Nesta quinta-feira 23, uma semana depois de a Anvisa liberar o uso da vacina da Pfizer para crianças de 5 a 11 anos, que as mortes pela doença nessa faixa etária estão em nível que não demanda “decisões emergenciais”. O Ministério da Saúde, contudo, abriu uma consulta popular sobre o início da aplicação de vacinas nessa faixa etária. A decisão sobre autorizar ou não a vacinação infantil só será anunciada em 5 de janeiro.

“Os óbitos em crianças [por covid-19] estão absolutamente dentro de um patamar que não implica em decisões emergenciais. Ou seja, favorece o Ministério da Saúde, que tem que tomar suas decisões em evidências científicas de qualidade”, afirmou Queiroga a jornalistas. “Felizmente, o número de óbitos nessa faixa etária é baixa. Isso quer dizer que não devemos nos preocupar? Claro que não. Mas mesmo que as vacinas começassem a ser aplicadas amanhã, isso não teria o condão de resolver o problema de forma retrospectiva.”

Queiroga fez questão de demonstrar suas semelhanças com Pazuello – e com Bolsonaro – até em terras estrangeiras.  Em setembro, viajou a Nova York com o chefe para a Assembleia-Geral das Nações Unidas. Ao encontrar manifestantes contrários ao governo nos Estados Unidos, não hesitou em mostrar, do interior de um automóvel, o dedo do meio. A imagem rodou o mundo.

No final de outubro, debochou das acusações de crimes contra a humanidade imputados a Bolsonaro pela CPI da Covid, durante conversa, em Roma, com o diretor-geral da Organização Mundial da Saúde, Tedros Adhanom.

Em dado momento de um breve diálogo às margens da cúpula do G-20, Bolsonaro afirmou ser “o único chefe de Estado do mundo que está sendo investigado, acusado de genocida.” Queiroga, então, emendou: “Eu também. Vou com ele [Bolsonaro] para Haia. Vamos passear lá”.

Para o deputado federal Alexandre Padilha (PT-SP), ex-ministro da Saúde, Queiroga é “um Pazuello de jaleco e sem máscara”.

“Se Bolsonaro tentou calar o SUS com a força das Forças Armadas, com Queiroga tentou fazê-lo usando um médico. Quem aceita servir a Bolsonaro, a cada dia vai se transfigurando com alma, atitudes e pensamentos bolsonaristas”, definiu o petista.

Análise semelhante faz o médico infectologista José David Urbaez, da Sociedade Brasileira de Infectologia em Brasília. Para ele, é “fora de perspectiva” esperar algo diferente de um ministro da Saúde que trabalha para o governo Bolsonaro.

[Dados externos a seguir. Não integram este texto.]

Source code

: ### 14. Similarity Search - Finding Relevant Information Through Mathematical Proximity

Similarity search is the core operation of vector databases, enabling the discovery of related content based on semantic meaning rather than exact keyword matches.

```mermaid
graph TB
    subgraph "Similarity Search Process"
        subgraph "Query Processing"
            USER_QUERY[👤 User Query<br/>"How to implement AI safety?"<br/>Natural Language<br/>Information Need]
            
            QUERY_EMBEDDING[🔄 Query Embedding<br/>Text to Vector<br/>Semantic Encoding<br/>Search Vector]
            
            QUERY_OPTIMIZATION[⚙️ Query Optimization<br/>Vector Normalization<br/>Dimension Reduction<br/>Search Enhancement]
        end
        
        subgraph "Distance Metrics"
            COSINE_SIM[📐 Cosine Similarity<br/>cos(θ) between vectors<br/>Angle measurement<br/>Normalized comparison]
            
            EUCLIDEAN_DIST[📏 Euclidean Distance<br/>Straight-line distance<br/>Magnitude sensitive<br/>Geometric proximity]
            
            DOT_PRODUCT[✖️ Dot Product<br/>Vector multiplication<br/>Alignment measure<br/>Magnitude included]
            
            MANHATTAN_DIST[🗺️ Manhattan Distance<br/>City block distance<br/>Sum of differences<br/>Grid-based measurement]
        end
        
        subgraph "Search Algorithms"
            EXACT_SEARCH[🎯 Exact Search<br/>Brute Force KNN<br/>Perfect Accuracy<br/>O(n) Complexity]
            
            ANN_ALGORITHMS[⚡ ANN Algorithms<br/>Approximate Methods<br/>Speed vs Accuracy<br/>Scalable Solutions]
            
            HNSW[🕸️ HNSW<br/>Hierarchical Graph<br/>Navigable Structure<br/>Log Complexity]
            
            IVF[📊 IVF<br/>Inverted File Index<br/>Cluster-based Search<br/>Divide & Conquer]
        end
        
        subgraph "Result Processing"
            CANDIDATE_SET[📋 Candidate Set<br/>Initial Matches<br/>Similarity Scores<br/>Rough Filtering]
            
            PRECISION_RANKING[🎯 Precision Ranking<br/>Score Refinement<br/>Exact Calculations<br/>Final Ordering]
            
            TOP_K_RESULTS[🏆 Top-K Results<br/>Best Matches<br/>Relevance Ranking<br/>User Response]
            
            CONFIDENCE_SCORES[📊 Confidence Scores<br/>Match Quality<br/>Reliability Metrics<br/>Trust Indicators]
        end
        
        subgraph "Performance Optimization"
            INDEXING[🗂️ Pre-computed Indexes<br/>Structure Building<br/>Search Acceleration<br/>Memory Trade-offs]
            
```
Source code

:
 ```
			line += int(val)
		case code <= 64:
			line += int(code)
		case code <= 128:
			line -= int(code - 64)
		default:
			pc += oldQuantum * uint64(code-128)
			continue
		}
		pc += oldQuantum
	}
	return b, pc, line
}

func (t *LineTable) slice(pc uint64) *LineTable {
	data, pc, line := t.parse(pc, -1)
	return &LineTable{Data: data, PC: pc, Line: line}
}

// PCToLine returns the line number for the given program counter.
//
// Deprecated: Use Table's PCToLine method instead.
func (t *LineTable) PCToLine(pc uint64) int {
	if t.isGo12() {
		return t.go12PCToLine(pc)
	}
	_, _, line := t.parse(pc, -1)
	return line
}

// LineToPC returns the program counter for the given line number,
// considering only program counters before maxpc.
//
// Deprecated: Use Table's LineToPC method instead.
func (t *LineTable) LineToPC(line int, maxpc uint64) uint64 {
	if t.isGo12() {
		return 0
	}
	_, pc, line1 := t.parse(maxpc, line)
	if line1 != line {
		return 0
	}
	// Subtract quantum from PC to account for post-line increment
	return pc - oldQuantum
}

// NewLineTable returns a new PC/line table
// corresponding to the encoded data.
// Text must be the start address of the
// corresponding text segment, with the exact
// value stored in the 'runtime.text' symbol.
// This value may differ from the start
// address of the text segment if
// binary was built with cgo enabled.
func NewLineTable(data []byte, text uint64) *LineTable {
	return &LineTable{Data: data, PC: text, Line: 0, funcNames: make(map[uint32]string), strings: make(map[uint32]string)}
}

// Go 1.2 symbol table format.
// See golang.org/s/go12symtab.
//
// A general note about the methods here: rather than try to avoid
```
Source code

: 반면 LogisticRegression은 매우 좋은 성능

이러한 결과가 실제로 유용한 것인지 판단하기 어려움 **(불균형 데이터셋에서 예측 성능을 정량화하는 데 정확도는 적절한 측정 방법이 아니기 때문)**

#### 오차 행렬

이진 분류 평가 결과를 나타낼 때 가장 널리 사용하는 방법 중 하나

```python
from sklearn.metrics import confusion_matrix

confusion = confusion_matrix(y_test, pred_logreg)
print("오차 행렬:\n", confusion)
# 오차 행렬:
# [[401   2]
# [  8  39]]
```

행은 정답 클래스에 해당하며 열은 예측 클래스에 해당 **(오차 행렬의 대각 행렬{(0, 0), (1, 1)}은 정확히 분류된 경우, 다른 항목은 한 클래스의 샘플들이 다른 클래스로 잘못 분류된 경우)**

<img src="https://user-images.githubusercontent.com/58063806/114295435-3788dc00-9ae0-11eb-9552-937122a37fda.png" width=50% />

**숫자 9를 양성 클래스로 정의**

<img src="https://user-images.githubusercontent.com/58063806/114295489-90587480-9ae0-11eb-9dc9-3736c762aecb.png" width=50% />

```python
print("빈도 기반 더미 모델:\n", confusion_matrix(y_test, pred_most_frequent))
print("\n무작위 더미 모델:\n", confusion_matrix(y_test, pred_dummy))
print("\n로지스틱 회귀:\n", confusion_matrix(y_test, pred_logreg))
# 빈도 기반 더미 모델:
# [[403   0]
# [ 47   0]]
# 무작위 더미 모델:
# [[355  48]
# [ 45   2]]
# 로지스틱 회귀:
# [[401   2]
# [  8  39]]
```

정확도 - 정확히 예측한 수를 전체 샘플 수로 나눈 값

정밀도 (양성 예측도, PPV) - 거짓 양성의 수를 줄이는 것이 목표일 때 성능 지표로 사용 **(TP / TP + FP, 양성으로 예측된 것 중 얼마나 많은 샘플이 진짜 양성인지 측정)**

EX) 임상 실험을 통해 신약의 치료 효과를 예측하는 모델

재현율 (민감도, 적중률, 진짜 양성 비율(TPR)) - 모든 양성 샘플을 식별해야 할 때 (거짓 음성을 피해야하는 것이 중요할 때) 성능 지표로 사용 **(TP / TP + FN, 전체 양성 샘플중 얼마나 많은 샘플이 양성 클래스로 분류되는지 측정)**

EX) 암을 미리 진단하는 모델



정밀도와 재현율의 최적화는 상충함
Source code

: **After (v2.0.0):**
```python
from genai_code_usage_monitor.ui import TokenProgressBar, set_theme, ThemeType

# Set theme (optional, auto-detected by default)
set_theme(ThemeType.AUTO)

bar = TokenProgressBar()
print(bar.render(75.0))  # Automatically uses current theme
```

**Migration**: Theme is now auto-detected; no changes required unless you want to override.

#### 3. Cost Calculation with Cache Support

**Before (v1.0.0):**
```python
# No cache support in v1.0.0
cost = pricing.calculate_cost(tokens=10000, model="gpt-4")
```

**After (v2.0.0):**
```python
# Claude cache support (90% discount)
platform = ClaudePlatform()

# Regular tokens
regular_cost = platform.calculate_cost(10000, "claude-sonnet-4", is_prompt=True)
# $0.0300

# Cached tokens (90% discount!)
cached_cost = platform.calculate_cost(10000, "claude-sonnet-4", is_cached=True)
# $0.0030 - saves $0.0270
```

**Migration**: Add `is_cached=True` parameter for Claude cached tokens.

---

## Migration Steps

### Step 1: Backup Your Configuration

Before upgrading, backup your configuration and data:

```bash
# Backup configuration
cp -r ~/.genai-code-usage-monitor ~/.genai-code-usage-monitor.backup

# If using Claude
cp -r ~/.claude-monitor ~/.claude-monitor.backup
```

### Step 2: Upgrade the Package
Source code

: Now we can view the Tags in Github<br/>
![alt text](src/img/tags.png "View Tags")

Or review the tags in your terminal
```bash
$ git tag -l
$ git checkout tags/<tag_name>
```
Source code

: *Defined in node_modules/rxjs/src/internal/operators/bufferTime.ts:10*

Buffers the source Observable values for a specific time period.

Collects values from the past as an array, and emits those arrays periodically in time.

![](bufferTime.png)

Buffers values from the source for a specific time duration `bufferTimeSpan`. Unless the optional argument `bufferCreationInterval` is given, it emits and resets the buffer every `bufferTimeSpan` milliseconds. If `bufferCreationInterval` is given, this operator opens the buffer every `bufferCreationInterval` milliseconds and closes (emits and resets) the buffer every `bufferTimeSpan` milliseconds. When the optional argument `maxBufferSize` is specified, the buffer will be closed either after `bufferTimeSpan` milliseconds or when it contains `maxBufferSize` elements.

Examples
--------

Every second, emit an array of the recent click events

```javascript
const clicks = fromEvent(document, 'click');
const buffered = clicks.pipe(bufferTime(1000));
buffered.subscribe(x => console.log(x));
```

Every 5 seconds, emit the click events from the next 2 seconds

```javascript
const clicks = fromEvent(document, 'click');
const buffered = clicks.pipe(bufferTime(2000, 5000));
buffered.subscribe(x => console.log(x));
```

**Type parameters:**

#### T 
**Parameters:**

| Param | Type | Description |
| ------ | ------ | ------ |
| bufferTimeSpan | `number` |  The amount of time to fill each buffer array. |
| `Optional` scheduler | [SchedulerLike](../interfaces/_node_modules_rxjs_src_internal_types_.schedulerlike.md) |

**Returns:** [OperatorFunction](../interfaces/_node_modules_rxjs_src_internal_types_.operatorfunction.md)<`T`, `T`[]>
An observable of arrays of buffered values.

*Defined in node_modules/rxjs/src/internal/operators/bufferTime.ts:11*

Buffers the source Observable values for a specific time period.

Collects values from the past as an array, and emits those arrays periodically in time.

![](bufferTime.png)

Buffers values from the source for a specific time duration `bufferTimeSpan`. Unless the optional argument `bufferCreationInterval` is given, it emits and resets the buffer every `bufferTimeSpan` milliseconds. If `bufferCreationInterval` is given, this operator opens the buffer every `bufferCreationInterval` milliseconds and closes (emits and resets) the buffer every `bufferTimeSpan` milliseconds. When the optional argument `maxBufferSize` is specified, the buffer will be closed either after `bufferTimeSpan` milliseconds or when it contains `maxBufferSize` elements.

“Queiroga apenas é uma repetição de todas as práticas do próprio Pazuello e fundamentalmente segue o molde cuja diretriz advém da Presidência da República. A única diferença é que nós, médicos, ficamos muito mais indignados pela posição absolutamente distante do que se esperaria de um profissional dessa área, em termos éticos”, afirma Urbaez.

“Quando tínhamos uma pessoa da área militar, isso em tese ficaria perdoado pela falta de treinamento daquele profissional. No caso de Queiroga é realmente um sinônimo de revolta e indignação para nós, médicos.”

Por ter seguido as ordens de Bolsonaro, sem jamais confrontar o ex-capitão publicamente, Queiroga encerra o ano de 2021 podendo, quem sabe, se lançar à Câmara dos Deputados, ao Senado ou ao governo da Paraíba sob apoio da base que sustenta o atual governo. Terá valido a pena?